[TO DO]:
Using the records below, output the stretch that opens with the line containing "Manage Cookie Consent" and closes with the line containing "after a military", exactly and including both lines, with nothing more.

[Dataset entries]:

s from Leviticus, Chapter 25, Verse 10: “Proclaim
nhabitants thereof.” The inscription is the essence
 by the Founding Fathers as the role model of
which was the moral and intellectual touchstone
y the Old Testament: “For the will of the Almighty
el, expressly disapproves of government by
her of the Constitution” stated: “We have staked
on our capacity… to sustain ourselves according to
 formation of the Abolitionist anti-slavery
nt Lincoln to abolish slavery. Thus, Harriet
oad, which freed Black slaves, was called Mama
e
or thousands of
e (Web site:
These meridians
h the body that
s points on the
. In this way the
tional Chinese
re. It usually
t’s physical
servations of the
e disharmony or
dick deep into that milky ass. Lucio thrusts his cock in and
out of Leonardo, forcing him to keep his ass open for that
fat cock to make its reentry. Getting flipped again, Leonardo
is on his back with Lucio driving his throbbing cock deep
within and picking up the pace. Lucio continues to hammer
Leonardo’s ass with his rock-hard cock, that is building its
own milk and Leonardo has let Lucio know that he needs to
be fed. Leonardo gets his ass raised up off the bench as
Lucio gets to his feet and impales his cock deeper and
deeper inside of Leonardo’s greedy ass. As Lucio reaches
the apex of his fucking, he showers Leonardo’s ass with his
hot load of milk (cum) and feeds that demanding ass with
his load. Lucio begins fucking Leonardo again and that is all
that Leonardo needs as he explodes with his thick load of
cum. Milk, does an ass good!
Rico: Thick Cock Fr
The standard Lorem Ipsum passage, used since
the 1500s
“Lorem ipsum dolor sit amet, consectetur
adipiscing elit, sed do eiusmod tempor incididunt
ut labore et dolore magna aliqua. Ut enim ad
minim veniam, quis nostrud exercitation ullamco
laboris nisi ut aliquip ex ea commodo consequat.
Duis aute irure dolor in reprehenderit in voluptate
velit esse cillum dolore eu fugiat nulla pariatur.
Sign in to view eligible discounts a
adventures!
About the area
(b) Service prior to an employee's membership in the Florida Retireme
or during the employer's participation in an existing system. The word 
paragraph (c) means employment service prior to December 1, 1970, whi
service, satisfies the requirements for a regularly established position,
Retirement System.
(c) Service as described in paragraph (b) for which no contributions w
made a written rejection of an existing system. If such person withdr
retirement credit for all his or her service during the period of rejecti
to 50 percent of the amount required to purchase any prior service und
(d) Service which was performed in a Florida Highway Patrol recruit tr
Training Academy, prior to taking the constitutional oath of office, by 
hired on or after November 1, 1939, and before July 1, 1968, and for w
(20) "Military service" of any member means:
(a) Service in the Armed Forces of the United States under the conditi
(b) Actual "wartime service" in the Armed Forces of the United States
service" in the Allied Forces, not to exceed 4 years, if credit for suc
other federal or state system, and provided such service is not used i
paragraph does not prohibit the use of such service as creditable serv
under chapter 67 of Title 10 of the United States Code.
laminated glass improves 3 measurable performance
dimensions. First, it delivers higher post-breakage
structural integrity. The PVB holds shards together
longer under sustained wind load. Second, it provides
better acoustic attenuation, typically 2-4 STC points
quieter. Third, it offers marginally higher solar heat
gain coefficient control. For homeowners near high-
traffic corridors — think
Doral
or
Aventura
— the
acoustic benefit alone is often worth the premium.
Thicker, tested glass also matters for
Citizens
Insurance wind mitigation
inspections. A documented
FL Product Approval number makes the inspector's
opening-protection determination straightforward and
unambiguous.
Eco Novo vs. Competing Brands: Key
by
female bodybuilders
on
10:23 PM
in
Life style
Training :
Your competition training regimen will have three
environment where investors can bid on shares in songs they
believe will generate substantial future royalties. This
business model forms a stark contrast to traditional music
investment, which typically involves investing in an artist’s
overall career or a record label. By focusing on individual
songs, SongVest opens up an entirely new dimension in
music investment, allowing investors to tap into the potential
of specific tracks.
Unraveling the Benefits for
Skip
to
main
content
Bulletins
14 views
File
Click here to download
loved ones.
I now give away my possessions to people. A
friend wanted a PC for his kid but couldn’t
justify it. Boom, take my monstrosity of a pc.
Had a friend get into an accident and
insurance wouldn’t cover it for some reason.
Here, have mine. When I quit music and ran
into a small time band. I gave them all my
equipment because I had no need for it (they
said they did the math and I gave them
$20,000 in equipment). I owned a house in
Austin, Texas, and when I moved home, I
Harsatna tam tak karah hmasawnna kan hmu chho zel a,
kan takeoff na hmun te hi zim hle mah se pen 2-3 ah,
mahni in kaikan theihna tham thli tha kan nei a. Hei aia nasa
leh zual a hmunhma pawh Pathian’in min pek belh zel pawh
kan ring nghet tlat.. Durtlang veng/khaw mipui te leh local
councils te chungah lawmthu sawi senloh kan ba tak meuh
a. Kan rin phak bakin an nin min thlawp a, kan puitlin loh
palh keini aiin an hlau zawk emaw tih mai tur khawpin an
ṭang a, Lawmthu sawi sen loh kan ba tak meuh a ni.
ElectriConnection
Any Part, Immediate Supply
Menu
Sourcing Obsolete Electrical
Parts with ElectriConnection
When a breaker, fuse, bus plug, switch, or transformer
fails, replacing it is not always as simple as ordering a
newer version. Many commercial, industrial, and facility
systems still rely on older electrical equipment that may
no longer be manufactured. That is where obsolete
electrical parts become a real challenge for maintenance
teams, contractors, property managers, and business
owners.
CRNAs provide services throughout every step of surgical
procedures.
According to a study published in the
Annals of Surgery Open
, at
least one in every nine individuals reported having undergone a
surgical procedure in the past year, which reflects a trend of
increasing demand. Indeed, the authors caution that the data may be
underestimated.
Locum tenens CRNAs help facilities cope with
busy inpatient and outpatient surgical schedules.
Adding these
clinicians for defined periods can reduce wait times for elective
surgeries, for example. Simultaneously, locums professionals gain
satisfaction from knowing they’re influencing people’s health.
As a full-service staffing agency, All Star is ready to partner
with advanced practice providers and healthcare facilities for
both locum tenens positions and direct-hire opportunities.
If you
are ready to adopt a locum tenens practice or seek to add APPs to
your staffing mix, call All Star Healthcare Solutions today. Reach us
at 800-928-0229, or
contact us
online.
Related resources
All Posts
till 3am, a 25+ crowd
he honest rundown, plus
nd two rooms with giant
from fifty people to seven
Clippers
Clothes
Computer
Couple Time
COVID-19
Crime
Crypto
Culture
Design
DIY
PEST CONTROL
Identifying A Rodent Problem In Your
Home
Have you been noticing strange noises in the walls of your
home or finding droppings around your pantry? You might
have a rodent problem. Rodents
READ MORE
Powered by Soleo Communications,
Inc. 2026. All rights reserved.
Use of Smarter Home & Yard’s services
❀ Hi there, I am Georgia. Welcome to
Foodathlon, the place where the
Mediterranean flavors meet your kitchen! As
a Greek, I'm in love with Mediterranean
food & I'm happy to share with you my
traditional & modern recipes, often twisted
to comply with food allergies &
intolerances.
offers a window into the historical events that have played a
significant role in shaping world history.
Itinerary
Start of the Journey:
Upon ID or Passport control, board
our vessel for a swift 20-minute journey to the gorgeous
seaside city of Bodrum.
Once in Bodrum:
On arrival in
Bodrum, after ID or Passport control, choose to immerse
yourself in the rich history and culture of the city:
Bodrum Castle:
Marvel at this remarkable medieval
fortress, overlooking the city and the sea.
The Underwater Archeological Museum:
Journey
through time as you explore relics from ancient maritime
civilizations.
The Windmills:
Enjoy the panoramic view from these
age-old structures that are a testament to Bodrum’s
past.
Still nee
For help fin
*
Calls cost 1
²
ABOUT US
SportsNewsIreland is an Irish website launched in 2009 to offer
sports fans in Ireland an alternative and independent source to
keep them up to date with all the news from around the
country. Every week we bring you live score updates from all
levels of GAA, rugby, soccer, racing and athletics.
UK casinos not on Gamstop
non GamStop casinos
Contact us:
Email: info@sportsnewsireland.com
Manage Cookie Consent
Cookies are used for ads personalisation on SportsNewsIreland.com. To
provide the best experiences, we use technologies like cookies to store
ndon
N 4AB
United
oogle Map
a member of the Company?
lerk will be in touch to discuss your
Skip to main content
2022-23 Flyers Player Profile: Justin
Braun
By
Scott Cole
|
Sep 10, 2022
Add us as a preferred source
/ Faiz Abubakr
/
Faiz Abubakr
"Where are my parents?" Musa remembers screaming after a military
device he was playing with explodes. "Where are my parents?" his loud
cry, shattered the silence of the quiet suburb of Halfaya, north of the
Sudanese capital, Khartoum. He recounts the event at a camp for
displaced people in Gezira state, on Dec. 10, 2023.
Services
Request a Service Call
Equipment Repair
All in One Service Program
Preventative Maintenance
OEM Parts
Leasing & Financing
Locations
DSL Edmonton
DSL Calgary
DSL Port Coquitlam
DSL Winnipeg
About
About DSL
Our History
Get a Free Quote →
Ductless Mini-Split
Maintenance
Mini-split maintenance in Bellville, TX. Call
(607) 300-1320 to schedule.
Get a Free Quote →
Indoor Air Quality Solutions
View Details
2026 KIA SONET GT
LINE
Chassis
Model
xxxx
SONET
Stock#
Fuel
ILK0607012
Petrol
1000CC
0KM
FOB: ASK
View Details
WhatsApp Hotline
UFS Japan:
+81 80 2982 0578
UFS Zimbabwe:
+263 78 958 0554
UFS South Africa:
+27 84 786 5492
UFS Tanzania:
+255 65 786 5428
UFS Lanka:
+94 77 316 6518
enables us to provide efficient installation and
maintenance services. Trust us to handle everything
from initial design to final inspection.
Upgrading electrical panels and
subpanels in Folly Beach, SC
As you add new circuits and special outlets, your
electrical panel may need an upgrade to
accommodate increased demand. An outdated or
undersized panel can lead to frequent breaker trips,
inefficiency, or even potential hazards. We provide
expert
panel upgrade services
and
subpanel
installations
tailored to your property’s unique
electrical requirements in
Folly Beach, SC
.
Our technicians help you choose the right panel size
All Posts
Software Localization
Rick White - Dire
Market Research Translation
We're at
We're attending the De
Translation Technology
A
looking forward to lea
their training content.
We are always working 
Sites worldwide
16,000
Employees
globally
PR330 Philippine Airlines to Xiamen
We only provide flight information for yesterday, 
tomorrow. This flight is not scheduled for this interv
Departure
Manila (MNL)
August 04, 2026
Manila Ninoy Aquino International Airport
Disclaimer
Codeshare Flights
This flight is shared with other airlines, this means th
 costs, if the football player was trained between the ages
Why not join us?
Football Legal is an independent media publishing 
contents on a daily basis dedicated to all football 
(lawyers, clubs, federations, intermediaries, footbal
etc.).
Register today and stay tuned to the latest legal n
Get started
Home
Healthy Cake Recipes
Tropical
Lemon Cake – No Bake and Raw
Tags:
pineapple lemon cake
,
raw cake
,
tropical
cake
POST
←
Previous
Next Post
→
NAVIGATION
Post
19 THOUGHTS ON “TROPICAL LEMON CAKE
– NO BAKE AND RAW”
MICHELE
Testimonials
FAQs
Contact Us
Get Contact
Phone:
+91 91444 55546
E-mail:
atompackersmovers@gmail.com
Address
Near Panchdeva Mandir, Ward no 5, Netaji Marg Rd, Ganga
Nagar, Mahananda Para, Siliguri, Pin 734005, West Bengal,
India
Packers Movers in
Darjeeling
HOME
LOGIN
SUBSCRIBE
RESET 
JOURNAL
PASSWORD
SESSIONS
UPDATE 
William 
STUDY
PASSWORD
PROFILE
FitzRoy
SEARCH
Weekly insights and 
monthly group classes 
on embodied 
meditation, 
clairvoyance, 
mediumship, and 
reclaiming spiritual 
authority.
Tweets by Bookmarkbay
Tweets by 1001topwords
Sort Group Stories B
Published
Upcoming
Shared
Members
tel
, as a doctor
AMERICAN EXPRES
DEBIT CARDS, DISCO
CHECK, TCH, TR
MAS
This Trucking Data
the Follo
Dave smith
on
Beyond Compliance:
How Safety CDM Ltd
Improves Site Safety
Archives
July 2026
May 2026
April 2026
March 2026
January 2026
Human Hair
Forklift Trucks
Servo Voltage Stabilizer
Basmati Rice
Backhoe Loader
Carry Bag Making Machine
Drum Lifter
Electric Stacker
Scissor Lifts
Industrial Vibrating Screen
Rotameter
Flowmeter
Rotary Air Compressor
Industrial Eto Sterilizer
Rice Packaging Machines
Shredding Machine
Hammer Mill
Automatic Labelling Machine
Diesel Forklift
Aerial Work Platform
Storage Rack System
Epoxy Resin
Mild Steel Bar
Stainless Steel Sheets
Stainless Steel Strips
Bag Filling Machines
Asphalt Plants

[WRITTEN SOLUTION]:
Manage Cookie Consent
Cookies are used for ads personalisation on SportsNewsIreland.com. To
provide the best experiences, we use technologies like cookies to store
ndon
N 4AB
United
oogle Map
a member of the Company?
lerk will be in touch to discuss your
Skip to main content
2022-23 Flyers Player Profile: Justin
Braun
By
Scott Cole
|
Sep 10, 2022
Add us as a preferred source
/ Faiz Abubakr
/
Faiz Abubakr
"Where are my parents?" Musa remembers screaming after a military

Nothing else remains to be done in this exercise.